A laser beam is called diffraction-limited if its potential to be focused to small spots is as high as possible for the given wavelength, limited only by the unavoidable diffraction. In other words, its beam quality is ideal.
More precisely, ideal beam quality means that a beam waist with a given beam radius, generated from the beam by focusing e.g. with a curved mirror, is associated with the minimum possible beam divergence angle. What exactly this means depends on the definition of the beam radius and beam divergence. If second moments are used for the definition of both quantities, the minimum beam parameter product is reached for a Gaussian beam, which has not only a Gaussian intensity profile but also flat wavefronts at the beam waist (beam focus). Higher-order Hermite–Gaussian or Laguerre-Gaussian beams are not diffraction-limited.

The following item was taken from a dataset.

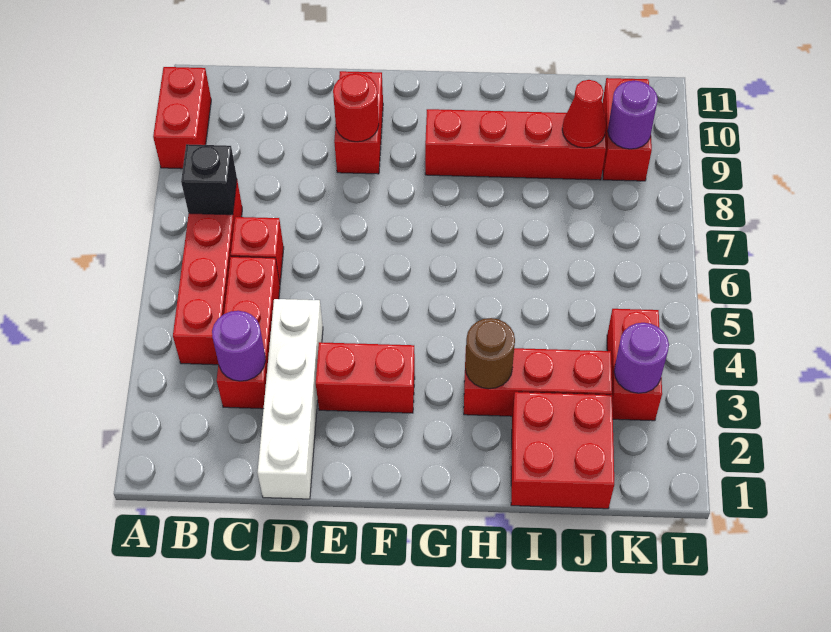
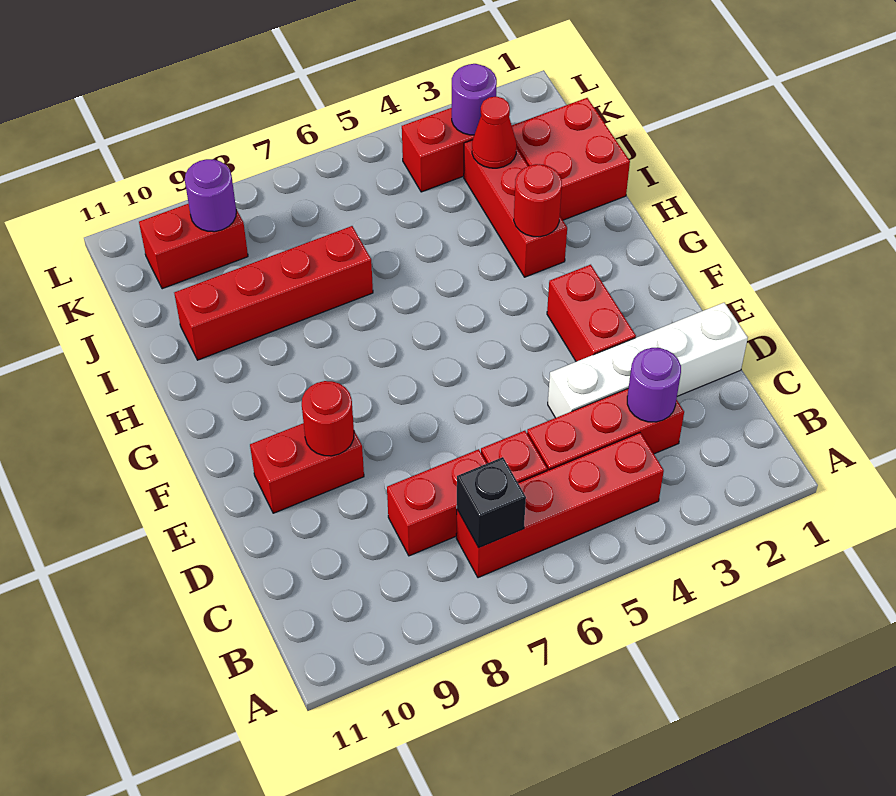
red brick A9:A10 level 1 -> red brick C7:C8 level 1
red brick G9:J9 level 1 -> red brick I7:I10 level 1
brown round brick H3 level 2 -> red round brick H3 level 2
red cone J9 level 2 -> red cone J3 level 2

A laser which operates on the fundamental transverse resonator mode will usually have a diffraction-limited output, since the shape of this is usually close to Gaussian. Non-ideal beam quality can be caused either by intracavity beam distortions, e.g. in the gain medium, which can either deform the fundamental mode (but usually only with a moderate effect on beam quality) or can (more frequently) cause transverse multimode operation. Note that the beam quality of a laser depends not only on the strength of intracavity distortions, but also on certain details of the resonator design; optimization of the latter can be essential for reaching a diffraction-limited output.
The M2 factor of a light beam is a useful quantity for judging how far from diffraction-limited the beam is.